Poetry is written once and then can never be edited. Once you make a poem, that is the final version of the poem forevermore.
This is why poems seem so confusing or disjointed. Take, for example;
- Two roads diverged in a yellow wood
- And sorry I could not travel both
- And be one traveler, long I stood
- And looked down one as far as I could
- To where it bent in the undergrowth; 5
- Then took the other, as just as fair,
- And having perhaps the better claim,
- Because it was grassy and wanted wear;
- Though as for that the passing there
- Had worn them really about the same, 10
- And both that morning equally lay
- In leaves no step had trodden black.
- Oh, I kept the first for another day!
- Yet knowing how way leads on to way,
- I doubted if I should ever come back. 15
- I shall be telling this with a sigh
- Somewhere ages and ages hence:
- Two roads diverged in a wood, and I—
- I took the one less traveled by,
- And that has made all the difference. 20
To this day, no one, not even literary scholars, know what the fuck this poem (or any poem) means. Because it was both the first and final draft, Robert Frost wrote this poem on a bar napkin (how most poems were written), and then left in a hotel nightstand for years until found by the secret service of the President to add to the National Archives.
The way you play poetry is to listen intently, snap your fingers in agreement, nod as though you understand, and then have pretentious conversations where nobody makes any sense. Not all poems have to rhyme, and those that do have radically different rhyme schemes, because what the fuck ever, there are no rules to this made-up bullshit.
All poetry was outlawed during the Reagan era due to being suspiciously 'girly' in nature. Though all laws criminalizing women and gays were repealed during the Clinton era (because, as he wrote, "Fat, skinny, male, female, gay, straight, amputee, occasional goat, I likes 'em all!), for some reason they forgot to re-legalize poetry. It's just one of those weird quirks of the law; just a silly holdover from a different bygone time. Punishable by death.
Strangely, editing poetry is still completely legal. It doesn't matter, partially because there are no legal poems to edit. And also probably because, as mentioned above, it is not physically possible according to the laws of the universe to edit poetry. There are several theorized reasons for this:
- Attempting to edit a poem results in a quantum loop of theoretical anti-time, which would finally result in a spatial anomaly that would eradicate all human life from existence.

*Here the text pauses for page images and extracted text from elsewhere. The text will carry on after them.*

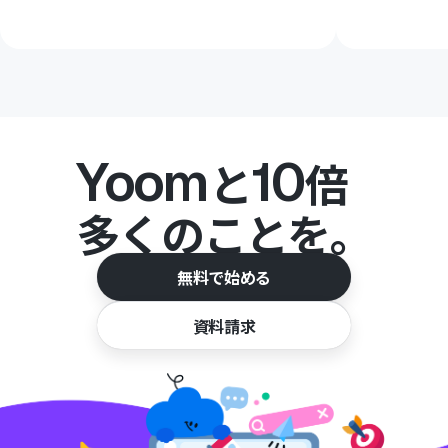
Yoom
10
と
倍
多くのことを。
無料で始める
資料請求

- The act of editing a poem makes it no longer a poem, but something else; something strange and obscene, otherworldly and horrible. Like prose.
- Every time you edit a poem, you're actually just writing a new poem.

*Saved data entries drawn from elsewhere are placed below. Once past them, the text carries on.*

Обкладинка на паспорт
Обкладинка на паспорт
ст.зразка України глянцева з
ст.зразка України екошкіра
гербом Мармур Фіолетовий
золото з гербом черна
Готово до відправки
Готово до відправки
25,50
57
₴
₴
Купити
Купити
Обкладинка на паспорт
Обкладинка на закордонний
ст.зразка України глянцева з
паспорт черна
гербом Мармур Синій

- A cosmic process physically bars the process of poetry-editing, like many of the Overseers that prevent paradoxes from unraveling all of spacetime, perhaps this is a way for the Omniverse to keep especially stupid ideas from destroying all of reality. This theory is also known as 'Writer's Block.'
- Poems are not ever edited because poets are all lousy drunks who are perpetually horrified by their own work, and crumple it up without every looking at it again. This theory is supported by statistical evidence that 98% of poems are never finished. Such as:
- "We are like roses that have never bothered to"
Seriously, what the fuck is that?
Though it is hotly debated, there are many excellent reasons to keep poetry illegal.
- dudes reading their love poems to ladies are insufferable as fuck
- Shakespeare's sonnets are overrated
- bongos are irritating
- if you have to have some haughty name like George Gordon Lord Byron to be taken seriously as a poet, then your craft is stupid
- poems are actually surprisingly powerful, dangerous, and even deadly
- parables do a much better job at conveying information quickly
- poetry resulted in both beatniks and gangsta rap, which continue to destroy America's youth
- iambic pentameter sounds like some sort of health disorder... or something Satanic... or a Satanic health disorder
- some poems are Satanic
- no one should wear berets
- nobody wants to know why the caged bird sings
Certain states have legalized poetry, though it remains to be seen how this will work itself out in the courts. These states offer poems at dispensaries for 'medicinal purposes'. A black market exists for illegal poetry, where shadowy figures can be heard to whisper, "Psst, hey kid, you want some Leaves of Grass?"
The only worthwhile poem to come out of thousands of years of human history is The Raven, and that was written by a corvid.
Dr Suess doesn't count, as it comes from another dimensional realm.